Rumus Perhitungan KLB = ( Luas Lantai- (Parkir yang tidak dihitung KLB + Proyeksi +SP
yang tidak dihtiung KLB+ Lt.Evakuasi))/(Luas Lahan Perencanaan)
Ketentuan tambahan dalam perhitungan KLB ditentukan sebagai berikut
1. overstek yang tidak memiliki akses luas bidang mendatarnya tidak diperhitungkan selama
lebarnya tidak lebih dari 1,5 m;
2. overstek yang memiliki akses dan/atau balkon untuk kegiatan maka luas bidang
mendatarnya dihitung 100% (seratus persen);
3. pemanfaatan ruang untuk prasarana penunjang bangunan dari kegiatan utama paling
besar 20% (dua puluh persen) dari luas seluruh lantai bangunan yang dihitung dalam
perhitungan KLB;
Gambar 4.1
Ketentuan perhitungan KLB pada balkon/overstek
Perhitungan KLB tidak mencakup zona-zona berikut;
Lantai yang digunakan untuk parkir berserta sirkulasinya dengan syarat tidak
melebihi 50% (lima puluh persen) dari luas KLB yang telah ditetapkan dalam RDTR
dan Peraturan Zonasi, dan kelebihan batasan 50% diperhitungkan sebagai KLB dan
dihitung 100 %
Bangunan khusus parkir yang fungsinya bukan bangunan pelengkap dari bangunan
utama diperbolehkan luas lantai bangunan mencapai 150% dari luas total lantai yang
telah ditetapkan pada RDTR dan Peraturan Zonasi; dan
Bangunan khusus parkir berfungsi sebagai prasarana parkir perpindahan moda (park
and ride), terintegrasi dengan angkutan umum massal, dan bukan bangunan pelengkap
dari bangunan utama diperbolehkan luas lantai bangunan mencapai 200% dari luas
total lantai yang telah ditetapkan pada RDTR dan Peraturan Zonasi
Gambar 4.1
Ketentuan perhitungan KLB pada balkon/overstek
Bangunan yang tidak memenuhi persyaratan KLB seharusnya dikenakan sanksi bagi
pemilik bangunan bersangkutan. Sanksi dapat berupa surat peringatan, penarikan izin,
denda, hingga terjadinya pembongkaran bangunan, atau lebih lengkap diatur dalam Bab
VIII UU No. 28 Tahun 2002 tentang Bangunan Gedung.
5. GARIS SEMPADAN
A. Garis Sempadan Bangunan
Garis Sempadan Bangunan (GSB) adalah suatu aturan oleh pemerintah daerah
setempat yang mengatur batasan lahan yang boleh dan tidak boleh dibangun.

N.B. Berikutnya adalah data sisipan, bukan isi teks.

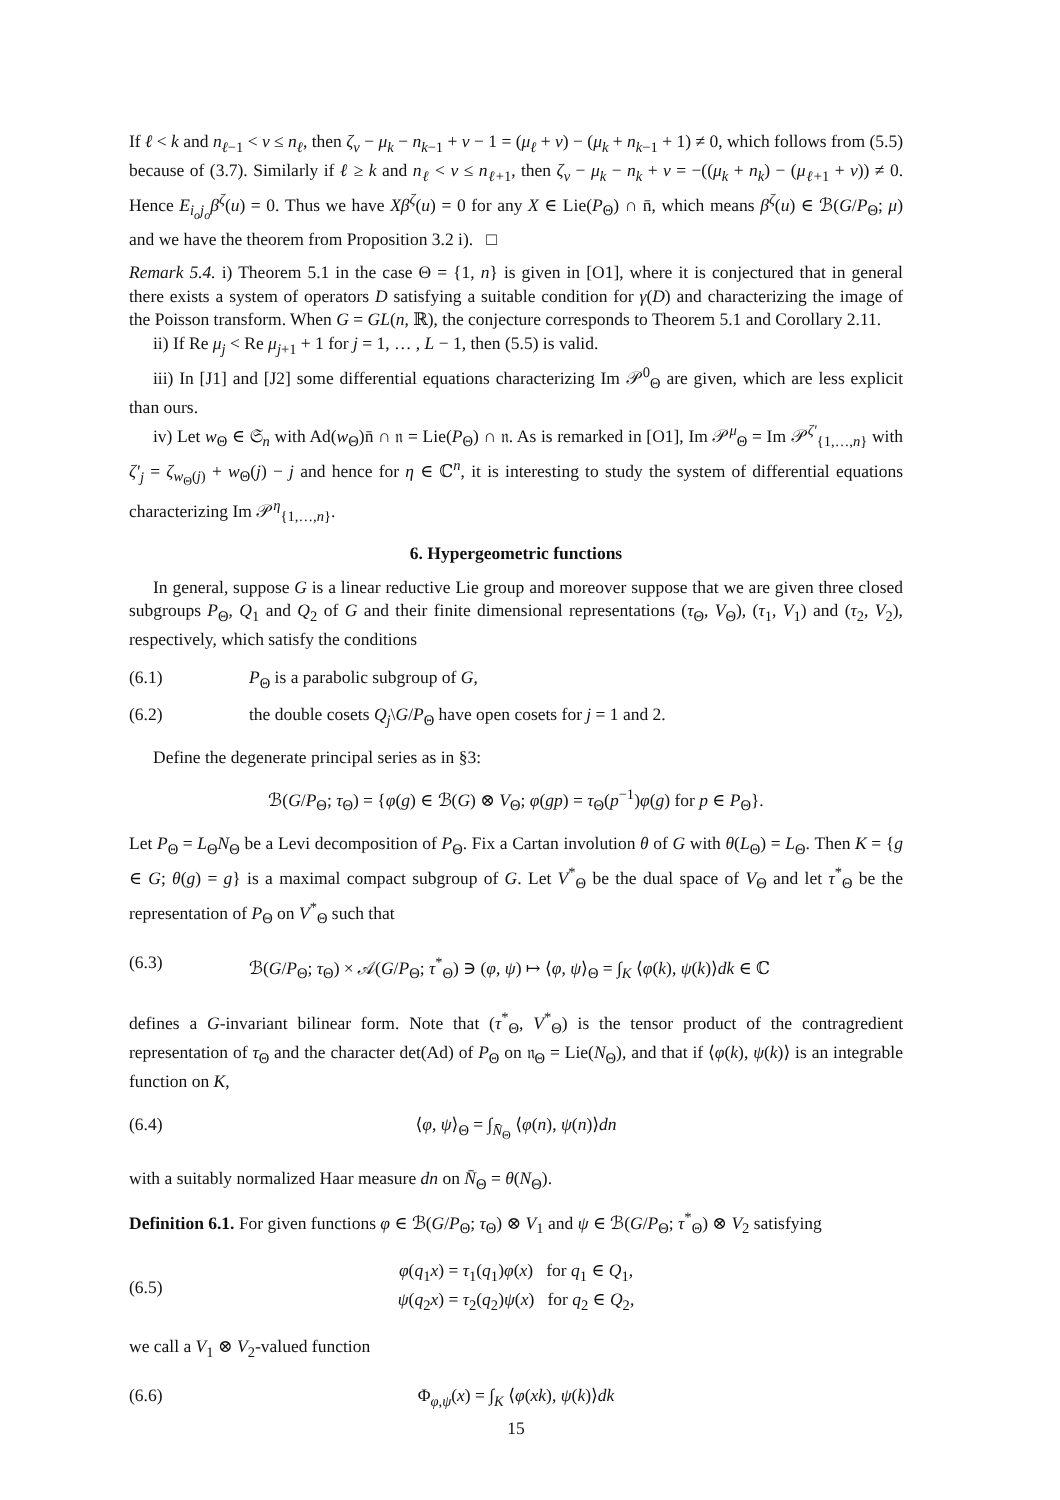If ℓ < k and n<sub>ℓ−1</sub> < ν ≤ n<sub>ℓ</sub>, then ζ<sub>ν</sub> − μ<sub>k</sub> − n<sub>k−1</sub> + ν − 1 = (μ<sub>ℓ</sub> + ν) − (μ<sub>k</sub> + n<sub>k−1</sub> + 1) ≠ 0, which follows from (5.5) because of (3.7). Similarly if ℓ ≥ k and n<sub>ℓ</sub> < ν ≤ n<sub>ℓ+1</sub>, then ζ<sub>ν</sub> − μ<sub>k</sub> − n<sub>k</sub> + ν = −((μ<sub>k</sub> + n<sub>k</sub>) − (μ<sub>ℓ+1</sub> + ν)) ≠ 0. Hence E<sub>i<sub>o</sub>j<sub>o</sub></sub>β<sup>ζ</sup>(u) = 0. Thus we have Xβ<sup>ζ</sup>(u) = 0 for any X ∈ Lie(P<sub>Θ</sub>) ∩ n̄, which means β<sup>ζ</sup>(u) ∈ ℬ(G/P<sub>Θ</sub>; μ) and we have the theorem from Proposition 3.2 i). □
Remark 5.4. i) Theorem 5.1 in the case Θ = {1, n} is given in [O1], where it is conjectured that in general there exists a system of operators D satisfying a suitable condition for γ(D) and characterizing the image of the Poisson transform. When G = GL(n, ℝ), the conjecture corresponds to Theorem 5.1 and Corollary 2.11.
ii) If Re μ<sub>j</sub> < Re μ<sub>j+1</sub> + 1 for j = 1, … , L − 1, then (5.5) is valid.
iii) In [J1] and [J2] some differential equations characterizing Im 𝒫<sup>0</sup><sub>Θ</sub> are given, which are less explicit than ours.
iv) Let w<sub>Θ</sub> ∈ 𝔖<sub>n</sub> with Ad(w<sub>Θ</sub>)n̄ ∩ 𝔫 = Lie(P<sub>Θ</sub>) ∩ 𝔫. As is remarked in [O1], Im 𝒫<sup>μ</sup><sub>Θ</sub> = Im 𝒫<sup>ζ′</sup><sub>{1,…,n}</sub> with ζ′<sub>j</sub> = ζ<sub>w<sub>Θ</sub>(j)</sub> + w<sub>Θ</sub>(j) − j and hence for η ∈ ℂ<sup>n</sup>, it is interesting to study the system of differential equations characterizing Im 𝒫<sup>η</sup><sub>{1,…,n}</sub>.
6. Hypergeometric functions
In general, suppose G is a linear reductive Lie group and moreover suppose that we are given three closed subgroups P<sub>Θ</sub>, Q<sub>1</sub> and Q<sub>2</sub> of G and their finite dimensional representations (τ<sub>Θ</sub>, V<sub>Θ</sub>), (τ<sub>1</sub>, V<sub>1</sub>) and (τ<sub>2</sub>, V<sub>2</sub>), respectively, which satisfy the conditions
(6.1) P<sub>Θ</sub> is a parabolic subgroup of G,
(6.2) the double cosets Q<sub>j</sub>\G/P<sub>Θ</sub> have open cosets for j = 1 and 2.
Define the degenerate principal series as in §3:
ℬ(G/P<sub>Θ</sub>; τ<sub>Θ</sub>) = {φ(g) ∈ ℬ(G) ⊗ V<sub>Θ</sub>; φ(gp) = τ<sub>Θ</sub>(p<sup>−1</sup>)φ(g) for p ∈ P<sub>Θ</sub>}.
Let P<sub>Θ</sub> = L<sub>Θ</sub>N<sub>Θ</sub> be a Levi decomposition of P<sub>Θ</sub>. Fix a Cartan involution θ of G with θ(L<sub>Θ</sub>) = L<sub>Θ</sub>. Then K = {g ∈ G; θ(g) = g} is a maximal compact subgroup of G. Let V<sup>*</sup><sub>Θ</sub> be the dual space of V<sub>Θ</sub> and let τ<sup>*</sup><sub>Θ</sub> be the representation of P<sub>Θ</sub> on V<sup>*</sup><sub>Θ</sub> such that
(6.3) ℬ(G/P<sub>Θ</sub>; τ<sub>Θ</sub>) × 𝒜(G/P<sub>Θ</sub>; τ<sup>*</sup><sub>Θ</sub>) ∋ (φ, ψ) ↦ ⟨φ, ψ⟩<sub>Θ</sub> = ∫<sub>K</sub> ⟨φ(k), ψ(k)⟩dk ∈ ℂ
defines a G-invariant bilinear form. Note that (τ<sup>*</sup><sub>Θ</sub>, V<sup>*</sup><sub>Θ</sub>) is the tensor product of the contragredient representation of τ<sub>Θ</sub> and the character det(Ad) of P<sub>Θ</sub> on 𝔫<sub>Θ</sub> = Lie(N<sub>Θ</sub>), and that if ⟨φ(k), ψ(k)⟩ is an integrable function on K,
(6.4) ⟨φ, ψ⟩<sub>Θ</sub> = ∫<sub>N̄<sub>Θ</sub></sub> ⟨φ(n), ψ(n)⟩dn
with a suitably normalized Haar measure dn on N̄<sub>Θ</sub> = θ(N<sub>Θ</sub>).
Definition 6.1. For given functions φ ∈ ℬ(G/P<sub>Θ</sub>; τ<sub>Θ</sub>) ⊗ V<sub>1</sub> and ψ ∈ ℬ(G/P<sub>Θ</sub>; τ<sup>*</sup><sub>Θ</sub>) ⊗ V<sub>2</sub> satisfying
(6.5) φ(q<sub>1</sub>x) = τ<sub>1</sub>(q<sub>1</sub>)φ(x) for q<sub>1</sub> ∈ Q<sub>1</sub>,
ψ(q<sub>2</sub>x) = τ<sub>2</sub>(q<sub>2</sub>)ψ(x) for q<sub>2</sub> ∈ Q<sub>2</sub>,
we call a V<sub>1</sub> ⊗ V<sub>2</sub>-valued function
(6.6) Φ<sub>φ,ψ</sub>(x) = ∫<sub>K</sub> ⟨φ(xk), ψ(k)⟩dk
15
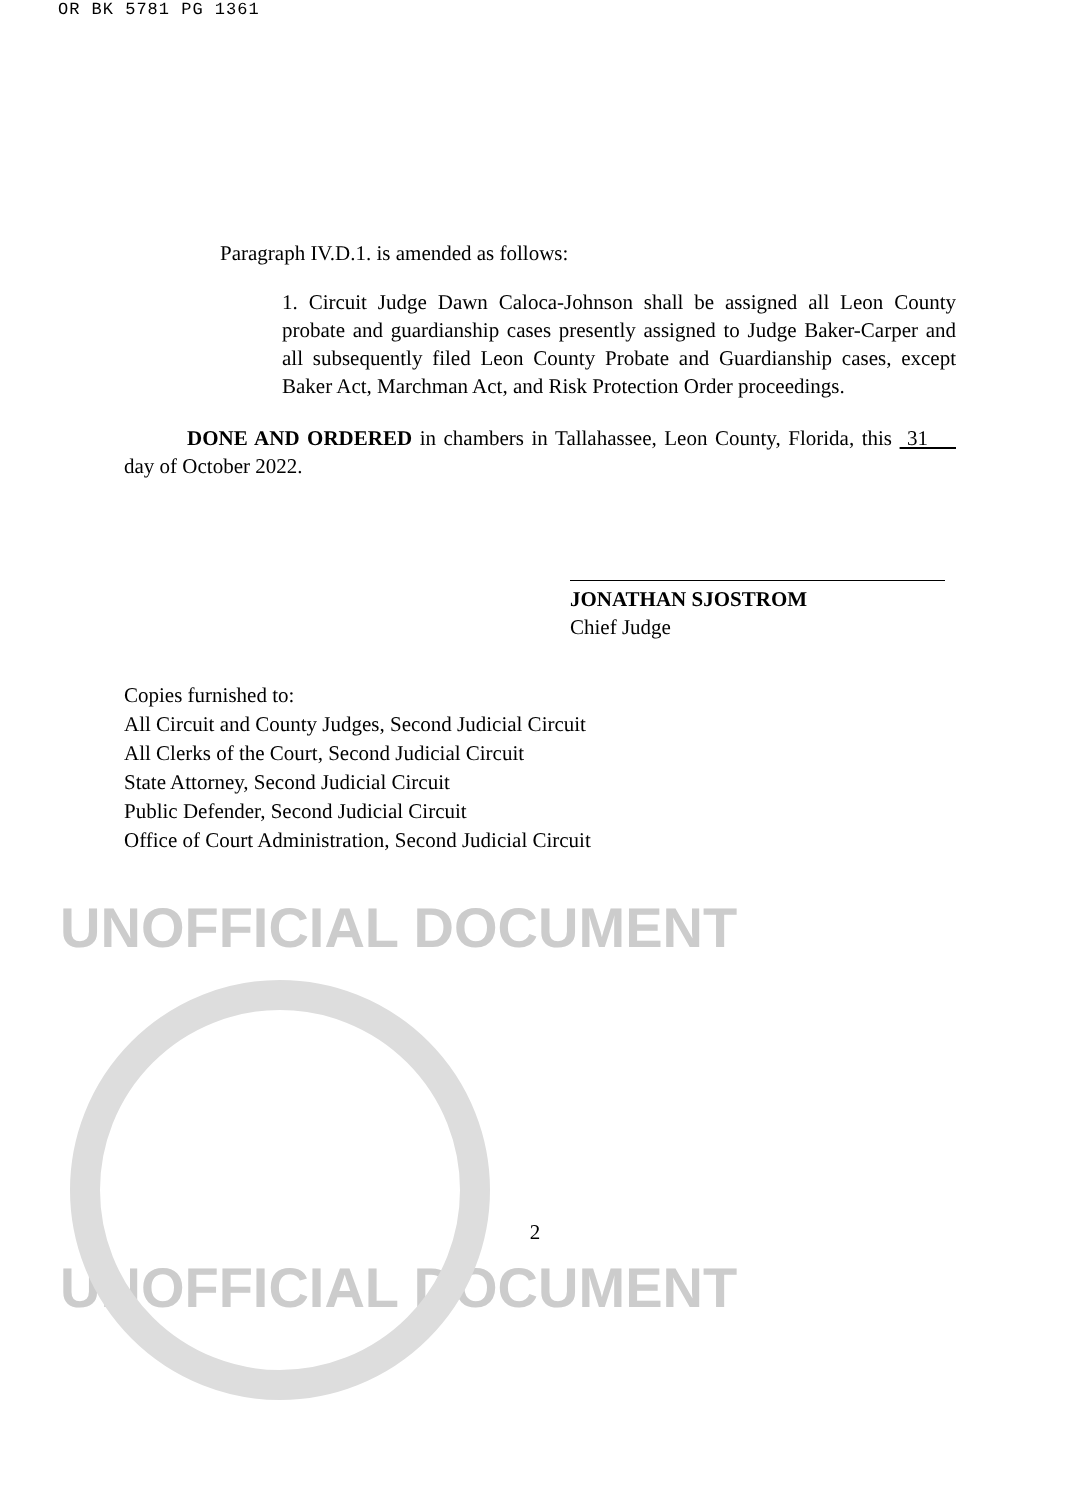OR BK 5781 PG 1361
Paragraph IV.D.1. is amended as follows:
1. Circuit Judge Dawn Caloca-Johnson shall be assigned all Leon County probate and guardianship cases presently assigned to Judge Baker-Carper and all subsequently filed Leon County Probate and Guardianship cases, except Baker Act, Marchman Act, and Risk Protection Order proceedings.
DONE AND ORDERED in chambers in Tallahassee, Leon County, Florida, this 31 day of October 2022.
JONATHAN SJOSTROM
Chief Judge
Copies furnished to:
All Circuit and County Judges, Second Judicial Circuit
All Clerks of the Court, Second Judicial Circuit
State Attorney, Second Judicial Circuit
Public Defender, Second Judicial Circuit
Office of Court Administration, Second Judicial Circuit
UNOFFICIAL DOCUMENT
2
UNOFFICIAL DOCUMENT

GSB ini berfungsi untuk menyediakan lahan sebagai daerah hijau dan resapan air,
yang pada akhirnya menciptakan rumah sehat. Karena rumah akan memiliki halaman
yang memadai sehingga penetrasi udara kedalam rumah akan lebih optimal. Selain itu,
dengan adanya jarak rumah anda dengan jalan di depannya, privasi anda tentunya akan
lebih terjaga.
B. Garis Sempadan Jalan
Garis Sempadan Jalan (GSJ) adalah garis batas pekaranagn terdepan. GSJ
merupakan batas terdepan pagar halaman yang boleh didirikan. Oleh karena itu
biasanaya di muka GSJ terdapat jalur untuk isntalasi air, listrik, gas, serta saluran-
saluran pembuangan.
Pada GSJ tidak boleh didirikan bangunan rumah, terkecuali jika GSJ berimpit
dengan garis sempadan bangunan (GSB). Ketentuan mengenai GSJ biasanya sudah
terdapat dalam dokumen rencana tata ruang setempat (bisa menghubungi dinas tata kota
atau Bappeda.
GSJ bertujuan untuk mengatur lingkungan hunian memiliki visual yang baik, selain
juga mengatur jarak pandang yang cukup antara lalu lintas di jalan dengan bangunan
yang ada di sekitarnya.
6. KETINGGIAN BANGUNAN
Ketinggian bangunan iaah jumlah lantai penuh dalam suatu bangunan dihitung mulai
dari lantai dasar sampai dengan lantai tertinggi.
KB dikelompokkan menjadi:
a. Bangunan rendah =1–4 lantai;
b. Bangunan sedang = 5 - 8 lantai;
c. Bangunan tinggi = > 8 lantai.
Ketinggian bangunan dihitung dengan ketentuan sebagai berikut :
1. Pada bangunan non rumah tinggal ketinggian dari permukaan lantai dasar (lantai1)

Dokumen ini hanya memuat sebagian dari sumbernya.